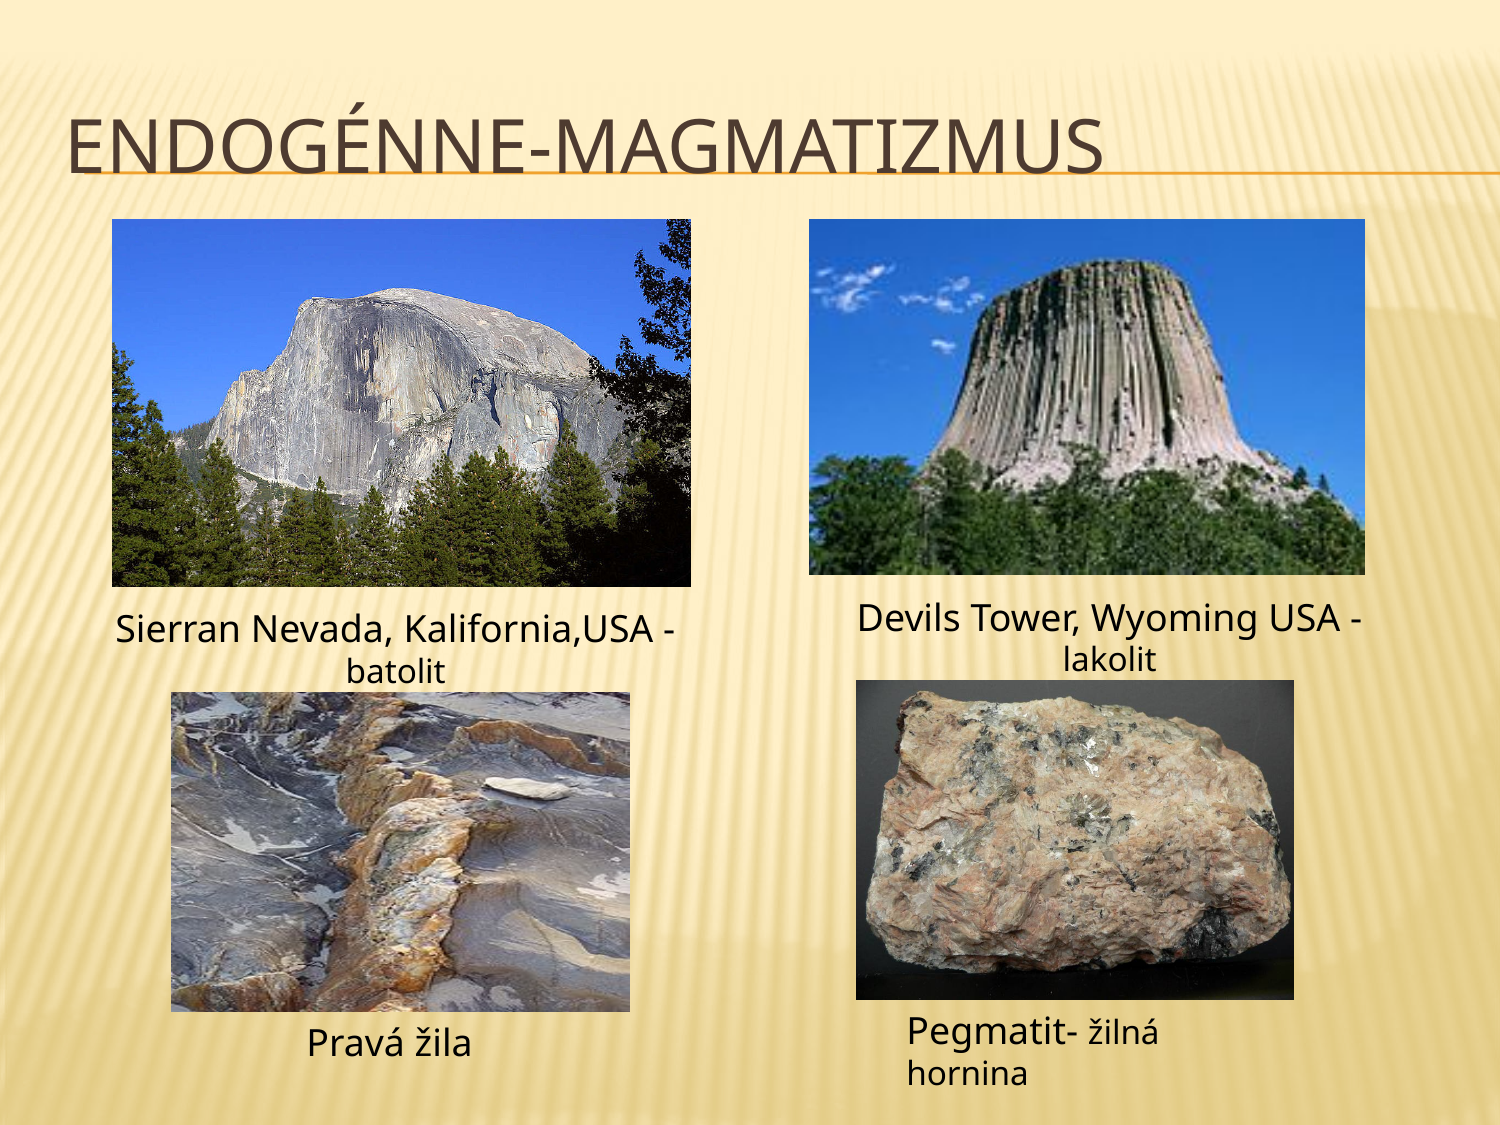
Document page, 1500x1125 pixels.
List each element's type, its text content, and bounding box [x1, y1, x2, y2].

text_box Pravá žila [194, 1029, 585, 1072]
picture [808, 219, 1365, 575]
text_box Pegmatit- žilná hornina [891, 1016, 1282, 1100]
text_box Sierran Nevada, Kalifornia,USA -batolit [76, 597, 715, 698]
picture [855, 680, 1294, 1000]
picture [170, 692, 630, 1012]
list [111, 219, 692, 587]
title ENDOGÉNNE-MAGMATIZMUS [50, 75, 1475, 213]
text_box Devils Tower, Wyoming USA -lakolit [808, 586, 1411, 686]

--------------------

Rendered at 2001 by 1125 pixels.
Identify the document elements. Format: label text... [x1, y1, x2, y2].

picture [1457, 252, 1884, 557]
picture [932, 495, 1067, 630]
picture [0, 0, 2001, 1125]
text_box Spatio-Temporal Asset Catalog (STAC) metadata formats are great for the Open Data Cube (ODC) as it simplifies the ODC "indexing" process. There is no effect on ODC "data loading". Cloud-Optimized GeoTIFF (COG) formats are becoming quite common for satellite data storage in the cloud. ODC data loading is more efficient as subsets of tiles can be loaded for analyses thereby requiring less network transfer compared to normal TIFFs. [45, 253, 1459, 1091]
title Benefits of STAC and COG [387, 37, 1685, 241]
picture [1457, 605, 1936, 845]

--------------------

▸ **Work to complete**: Please give the number of lines in the material above that contain the string "pixels", and nothing else.

▸ **Answer to the exercise**: 2